Friday, December 7, 2012

Ridiculous Rights


The thing about Rights is that there is something not quite right about them.  That is about all the wordplay you're going to get from me today.  I'm in a bad mood, and my humour is suffering.  Anyway, on to the point.

When talking about an abstract noun, say "Redness" or "Organization"  it's very easy to begin speaking about things which don't really exist; a mistake common enough to result in several criticizing metaphysics very harshly for being nothing more than speculation.

The way to avoid such a grievous mistake is to understand that any abstract noun is the abstraction of certain properties.  For example, "Redness" is that property which allows us to identify red things as red.  "Organization" is the property shared by all things which are organized. Apart from physical things, properties might also manifest in other properties, such as the "oddness" of numbers, or the brightness of a hue.  Still however, the abstraction of "oddness" and "brightness" is only justifiable if they can be manifested in real properties, i.e. properties which may be manifested in physical things.
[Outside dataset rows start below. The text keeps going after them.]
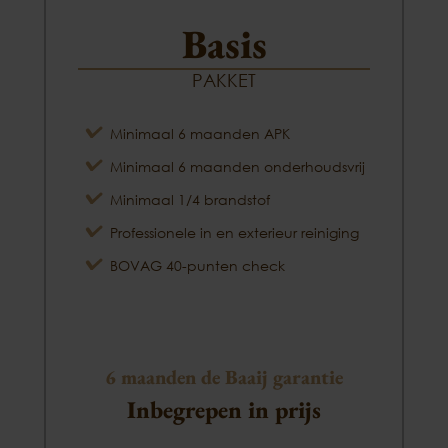
Basis
PAKKET
Minimaal 6 maanden APK
Minimaal 6 maanden onderhoudsvrij
Minimaal 1/4 brandstof
Professionele in en exterieur reiniging
BOVAG 40-punten check
6 maanden de Baaij garantie
Inbegrepen in prijs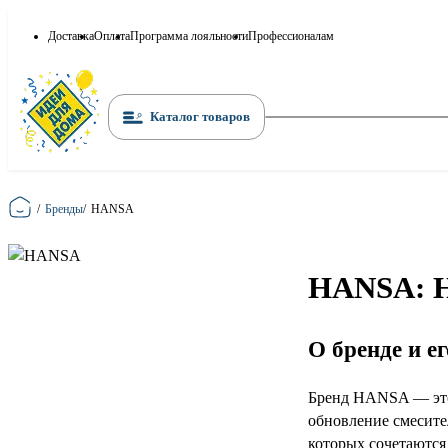
Доставка
Оплата
Программа лояльности
Профессионалам
Каталог товаров
Главная
/
Бренды
/
HANSA
HANSA: Н
О бренде и е
Бренд HANSA — это 
обновление смесите
которых сочетаются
Speaking about an abstract noun which does not have one or more corresponding properties which may manifest in physical things or other  real properties is to speak about fiction.

Now when we talk about a "Right" (as in the Right to Privacy, Free Speech etc.)  we are in fact speaking about an abstract concept and hence there must be some property which exists in the subject which allows such an abstraction.
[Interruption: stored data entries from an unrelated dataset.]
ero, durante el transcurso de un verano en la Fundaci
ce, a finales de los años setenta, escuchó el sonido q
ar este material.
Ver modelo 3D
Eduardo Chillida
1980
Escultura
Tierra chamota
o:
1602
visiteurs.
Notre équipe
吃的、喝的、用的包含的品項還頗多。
Let us call this property simply "R" and assume that it exists.

Now property "R" is different from other properties because it makes an appeal to "should" or "ought" statements, while other properties appeal only to "is" statements.

For example, if a subject has the property of "Organization"  we can understand that it is organized. That's a simple "is" statement.  However if a subject has property "R" we understand it has a right, and that right dictates how the subject should be treated.  For example, if a subject has the property "A Right to life"  then it is understood that that subject should not be killed.  If we remove the "should" aspect from Rights, then they become unintelligible.

Hume
David Hume;  Not the inventor of humus.
It is here, that a problem arises.  As one David Hume famously put forward, it is impossible to derive a "should" statement from an "is" statement.  A "should" statement depends on both an "is" statement and a "want" statement.  For example, "I should wear a thicker jacket,"  is a true statement only if "I want to be warm," and "It is cold outside," are also true statements.
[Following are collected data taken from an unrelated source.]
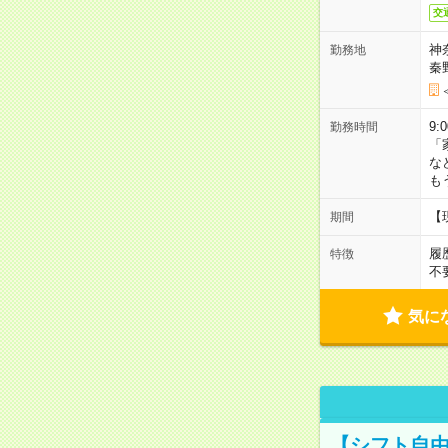
交
神
勤務地
秦
9:
勤務時間
「
な
も
【
期間
履
特徴
不
気に
【シフト自由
Therefore, saying that a subject has property "R" implies that there exists a "should" statement, which further implies a "want" statement.

But this is ridiculous.  How can a subject have a property such that it instills a desire in all other subjects?  If an agent is unique from the subject, then it cannot be that a property of the subject has to instill a desire in the agent.  It might just so happen that it does do so for one agent, but not for another.  But that does not mean that property "R" instills the same effect on all agents. There is no such property "R" which may manifest in anything physical such that it must instill the exact same desire in all agents.

If anyone has any lingering doubts about whether such an "R" can exist, the works of Soren Kierkegaard will quickly put the objections to rest.  Kierkegaard described a "leap of faith" (although he didn't coin the term himself) which everyone must make when s/he comes to accepting something as true; as such it's a "gap" between the external outside world and the world in our heads. Since this "gap" exists, any information we receive must be "subjectified" in our minds, and whether it falls under "desirable" or "undesirable" is a process which takes place privately and cannot be said to be the same for all people. (Granted this point is not completely proven, but it is a claim strongly supported by ample evidence and there exists, as of yet, no counter-example.)

                         
                            
                             There are ways around this problem.

Someone made a Kierkegaard finger puppet.
I suppose the internet is so big that everything
is bound to happen somewhere.
One way is to drop the "universal" aspect of Rights and consider them as relative to specific groups.  A Worker's Union, for example, might agree that all people have a Right to Employment, for as they are all workers, "employability" is a property which appeals to all of them.

A second solution is to form a social construct which "forces" (for want of a better word) the appropriate desire to be related to the property "R" by means of social sanctions.  So all people can have a "Right to life"  if the relevant sanctions against murder are put into place.  But of course this makes a Right a social construct, not a universal truth.

These approaches lead to a very different perspective on animal rights and abortion rights from the more mainstream views, but those are topics for another time.